# Warum sterben von mir die Fische???



## Strolchi (2. Juli 2007)

Hallo an alle,

Ich habe vor 3 Wochen bemerkt das von meinem Teich Fische sterben.. mhhh... als der erste Koi starb dachte ich naja schade das passiert einmal.. Am nächsten Morgen lagen dann 2 Tote Kois im Teich...und dann in den nächsten 5 tagen starben insgesamt noch 5 Fische.. na toll dachte ich^^ aber dann hörte es auf keine Fische sterben mehr.. mhh.. ich dachte so und frag euch auch mal: Neber meinem Teich steht so ein Busch un der hat in der Zeit wo die Fische gestorben sind hat er geblüht. Da fielen dann auch immer die Blüten rein. Also kann es sein das sie deswegen gestorben sind???? Die Wasserwert waren alle eniwandfrei.. ALos ich hoffe auf sinnvolle Antworten

Liebe Grüße Strolchi....


----------



## SteppenWolf (2. Juli 2007)

*AW: Warum sterben von mir die Fische???*

Malzeit,
ein Freund hatte auch so ein Problem, allerdings hatte er das falsche Futter gefüttert, es lag nicht im temperaturbereich des Teichwassers, sodas es sich im Bauch der Fische aufblähte und, na ja einige starben leider...
Schau mal auf das Futter, ob die Fütterungstemperaturen stimmen...

Gruß Sebastian


----------



## jochen (2. Juli 2007)

*AW: Warum sterben von mir die Fische???*

Hallo Strolchi,

das haben wir dir schon Pfingsten erklärt das es bei deinen Teich so kommen muß, aber leider...... ,scheinst du nicht umgesetzt zu haben was wir dir empfohlen haben.

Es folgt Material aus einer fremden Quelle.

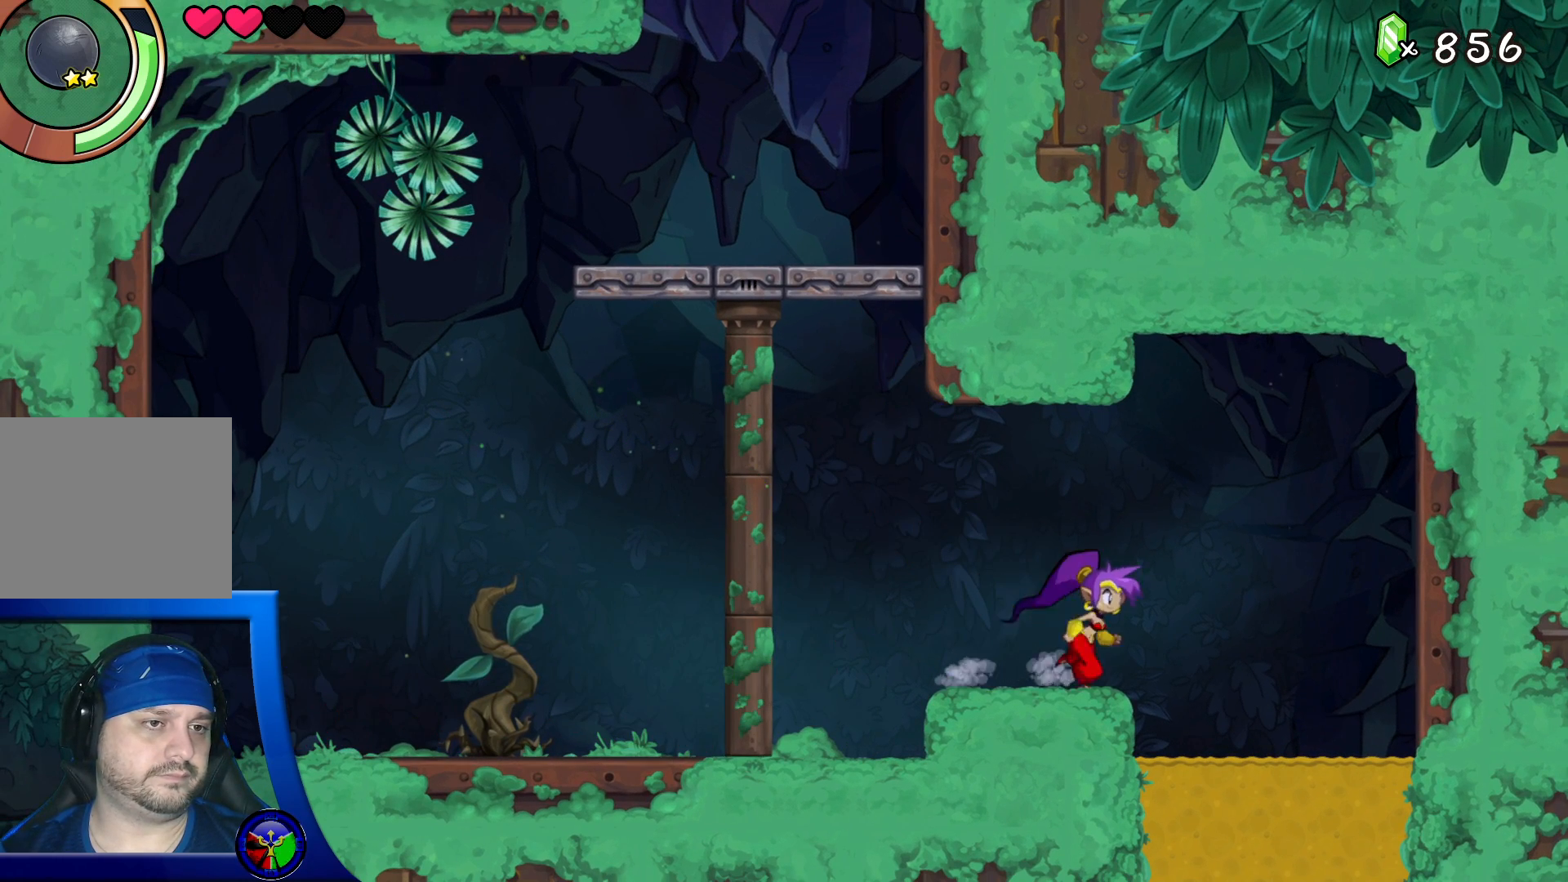
{"buttons": ["A"], "left_stick": "right", "right_stick": "center", "events": [[67, "left_stick", "center"], [333, "left_stick", "right"], [450, "A", "down"]]}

Da es aber hier um die Fische geht versuchen wir weiter zu helfen,

bitte beschreibe deine Pflanze genauer, vielleicht kann dir dann geholfen werden.


----------



## Ulumulu (2. Juli 2007)

*AW: Warum sterben von mir die Fische???*

Hallo Strolchi

Hm das ist schon sehr merkwürdig.:? 

Am besten stellst du mal ein Bild von diesem Busch hier rein und/oder wenn möglich den genauen Namen der Pflanze.
Vielleicht  sind die Blüten ja giftig.

Haben sich die Fische bevor sie starben ganz normal verhalten oder konntest du ein zurückziehen oder scheuern feststellen?
Vielleicht war auch zufällig gerade zu dem Zeitpunkt wo der Busch blühte eine Krankheit bei deinen Fischen unterwegs (__ Parasiten usw…)

Gruß Daniel


----------



## Ulumulu (2. Juli 2007)

*AW: Warum sterben von mir die Fische???*

Hallo nochmal 

Ich sehe gerade das dein Teich ja total überbesetzt war bzw. noch ist. 

Wenn ich mir die Bilder in deiner Galerie angucke ist der Teich wirklich sehr klein.
Deine Literangaben können nicht stimmen.  

Dann lässt du da drin noch deine Hunde baden? Um Gotteswillen die armen Fische ich hoffe das ist nur als spaß gemeint in deinem Profil?  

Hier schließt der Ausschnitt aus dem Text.